Against this backdrop, Health Poverty Action works to strengthen community and national health systems, delivering essential services while addressing systemic drivers of poor health. Through a network of over 500 village health volunteers, we provide malaria testing and treatment to tens of thousands of people in remote areas. Volunteers also deliver education, maternal and child health support, and contribute to wider disease surveillance, helping communities build resilience against future health challenges.
A community transformed

Pictured above: Community members respond to a malaria case being detected.
Som has served as a village health volunteer in his community in Sepon district for five years, trained to prevent, diagnose and treat malaria. When Som began as a volunteer, malaria was breaking out widely and causing many families to panic. Today, the long-term efforts of our village health volunteers have put total malaria eradication within touching distance.
Som shared his pride in his volunteer role, “I have learnt how to test and share knowledge to diagnose. With each house visit, I became known as a volunteer doctor. I am very pleased I have treated many infected people from severe conditions.”

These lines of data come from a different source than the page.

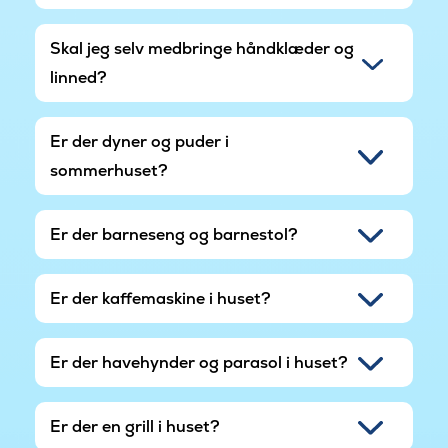
Skal jeg selv medbringe håndklæder og
linned?
Er der dyner og puder i
sommerhuset?
Er der barneseng og barnestol?
Er der kaffemaskine i huset?
Er der havehynder og parasol i huset?
Er der en grill i huset?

“I really see how good health unlocks daily life: school attendance, farm yields, the calm of a good night’s sleep.”

Pictured above: Village Health Volunteers reach remote communities on their routine visit.
Alongside his community, Som has witnessed the transformation of his village. Fear has been replaced by trust. People from high-risk areas are now quickly screened and connected with free treatment, and over time malaria cases have fallen to almost zero.

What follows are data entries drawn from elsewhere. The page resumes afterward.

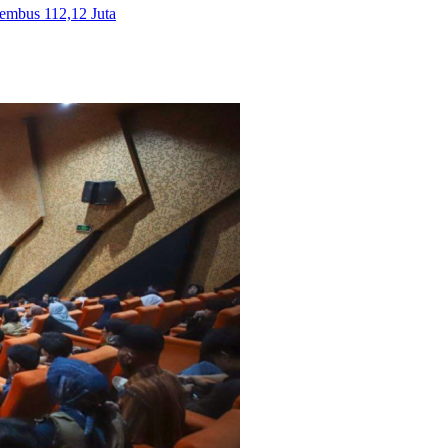
Tembus 112,12 Juta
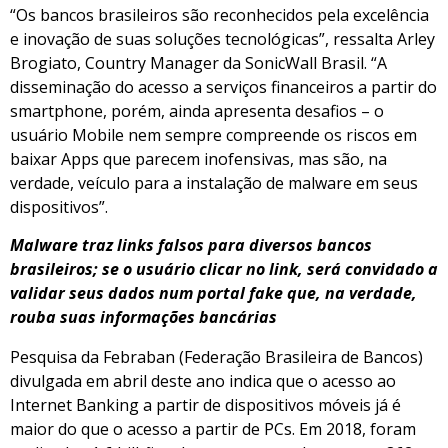
“Os bancos brasileiros são reconhecidos pela excelência
e inovação de suas soluções tecnológicas”, ressalta Arley
Brogiato, Country Manager da SonicWall Brasil. “A
disseminação do acesso a serviços financeiros a partir do
smartphone, porém, ainda apresenta desafios – o
usuário Mobile nem sempre compreende os riscos em
baixar Apps que parecem inofensivas, mas são, na
verdade, veículo para a instalação de malware em seus
dispositivos”.
Malware traz links falsos para diversos bancos
brasileiros; se o usuário clicar no link, será convidado a
validar seus dados num portal fake que, na verdade,
rouba suas informações bancárias
Pesquisa da Febraban (Federação Brasileira de Bancos)
divulgada em abril deste ano indica que o acesso ao
Internet Banking a partir de dispositivos móveis já é
maior do que o acesso a partir de PCs. Em 2018, foram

Yet Som knows the threat persists, “malaria doesn’t announce its return; it slips in quietly, through a single traveller in the rainy season. Without tests, supervision, and refresher training, we risk missing the first spark… I want to protect what we’ve built: strong surveillance [and] ongoing community education.”
“When knowledge and trust reach every doorstep, disease has nowhere to hide.”
Beyond malaria, Som supports his community with maternal and child health, encouraging safe deliveries, following up with pregnant women, and ensuring newborns receive vaccinations, while also helping prevent seasonal communicable diseases.
Sustaining progress

Pictured above: Boun discussing capacity building with Village Health Volunteers.
Boun, our Senior Provincial Project Officer in Savannakhet province, has witnessed the impact of volunteers like Som firsthand.
“The recent reduction in global funding has been more than a financial adjustment; it’s a structural shock.” Fewer district health facilitators mean volunteers and health centre staff lose the supervision and oversight they depend on to maintain data quality and keep services consistent.
Boun insists this is the time to press on, not to step back. “Malaria elimination is within reach, but cutting funding now would jeopardise years of progress. We are only a few steps away and those final steps require sustained investment… History shows malaria rebounds when control efforts falter.”
“This is not the moment to retreat; it’s the moment to finish what we started and secure a healthier future for all.”
Thanks to the dedication of village health volunteers, Health Poverty Action’s community-embedded approach, and ongoing partnerships, tens of thousands of people in Laos are now living healthier lives, and malaria elimination is within touching distance.